Exercise prompt
Gather the lines below that include the string "image", copying each in full.
START Dataset excerpts
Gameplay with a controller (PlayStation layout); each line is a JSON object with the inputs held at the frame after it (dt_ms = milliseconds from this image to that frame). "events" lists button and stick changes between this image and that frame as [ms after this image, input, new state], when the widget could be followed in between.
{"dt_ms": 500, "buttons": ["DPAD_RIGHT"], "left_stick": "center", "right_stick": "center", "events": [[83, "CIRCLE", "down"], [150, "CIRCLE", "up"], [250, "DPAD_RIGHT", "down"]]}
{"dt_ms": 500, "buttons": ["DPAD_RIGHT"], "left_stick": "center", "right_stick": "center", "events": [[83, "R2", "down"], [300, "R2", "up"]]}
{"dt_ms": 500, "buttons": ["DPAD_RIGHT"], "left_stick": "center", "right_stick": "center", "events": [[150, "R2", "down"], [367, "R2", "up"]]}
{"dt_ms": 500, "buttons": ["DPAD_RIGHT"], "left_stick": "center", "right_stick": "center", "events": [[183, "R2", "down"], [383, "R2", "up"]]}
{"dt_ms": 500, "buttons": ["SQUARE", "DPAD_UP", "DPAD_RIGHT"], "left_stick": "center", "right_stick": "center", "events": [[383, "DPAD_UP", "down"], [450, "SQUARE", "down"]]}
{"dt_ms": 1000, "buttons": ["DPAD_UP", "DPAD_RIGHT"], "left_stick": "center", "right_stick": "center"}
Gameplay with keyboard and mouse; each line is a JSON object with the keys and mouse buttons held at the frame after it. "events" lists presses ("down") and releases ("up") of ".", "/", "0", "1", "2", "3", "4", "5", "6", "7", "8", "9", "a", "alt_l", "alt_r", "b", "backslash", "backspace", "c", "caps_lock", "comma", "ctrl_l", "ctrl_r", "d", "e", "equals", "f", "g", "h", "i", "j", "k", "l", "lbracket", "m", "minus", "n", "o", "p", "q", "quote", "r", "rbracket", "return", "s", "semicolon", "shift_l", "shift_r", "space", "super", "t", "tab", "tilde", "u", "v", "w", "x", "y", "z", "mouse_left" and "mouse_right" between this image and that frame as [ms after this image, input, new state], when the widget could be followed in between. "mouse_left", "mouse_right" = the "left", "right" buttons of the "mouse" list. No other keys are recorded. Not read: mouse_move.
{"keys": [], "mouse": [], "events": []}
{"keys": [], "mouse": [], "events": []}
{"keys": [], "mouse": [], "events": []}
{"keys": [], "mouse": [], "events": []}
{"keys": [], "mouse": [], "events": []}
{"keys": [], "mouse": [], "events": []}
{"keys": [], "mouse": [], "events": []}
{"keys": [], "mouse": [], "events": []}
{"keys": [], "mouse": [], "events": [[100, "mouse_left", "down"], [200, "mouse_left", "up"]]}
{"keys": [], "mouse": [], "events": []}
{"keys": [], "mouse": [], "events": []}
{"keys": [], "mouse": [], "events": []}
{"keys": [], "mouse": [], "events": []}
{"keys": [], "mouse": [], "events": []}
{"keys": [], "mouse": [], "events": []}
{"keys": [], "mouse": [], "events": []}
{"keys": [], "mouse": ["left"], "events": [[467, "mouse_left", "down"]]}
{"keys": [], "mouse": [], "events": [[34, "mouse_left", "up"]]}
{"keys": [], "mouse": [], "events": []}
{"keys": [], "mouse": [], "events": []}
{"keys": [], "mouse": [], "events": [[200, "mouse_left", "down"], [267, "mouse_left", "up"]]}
END Dataset excerpts
Solution below
Gameplay with a controller (PlayStation layout); each line is a JSON object with the inputs held at the frame after it (dt_ms = milliseconds from this image to that frame). "events" lists button and stick changes between this image and that frame as [ms after this image, input, new state], when the widget could be followed in between.
Gameplay with keyboard and mouse; each line is a JSON object with the keys and mouse buttons held at the frame after it. "events" lists presses ("down") and releases ("up") of ".", "/", "0", "1", "2", "3", "4", "5", "6", "7", "8", "9", "a", "alt_l", "alt_r", "b", "backslash", "backspace", "c", "caps_lock", "comma", "ctrl_l", "ctrl_r", "d", "e", "equals", "f", "g", "h", "i", "j", "k", "l", "lbracket", "m", "minus", "n", "o", "p", "q", "quote", "r", "rbracket", "return", "s", "semicolon", "shift_l", "shift_r", "space", "super", "t", "tab", "tilde", "u", "v", "w", "x", "y", "z", "mouse_left" and "mouse_right" between this image and that frame as [ms after this image, input, new state], when the widget could be followed in between. "mouse_left", "mouse_right" = the "left", "right" buttons of the "mouse" list. No other keys are recorded. Not read: mouse_move.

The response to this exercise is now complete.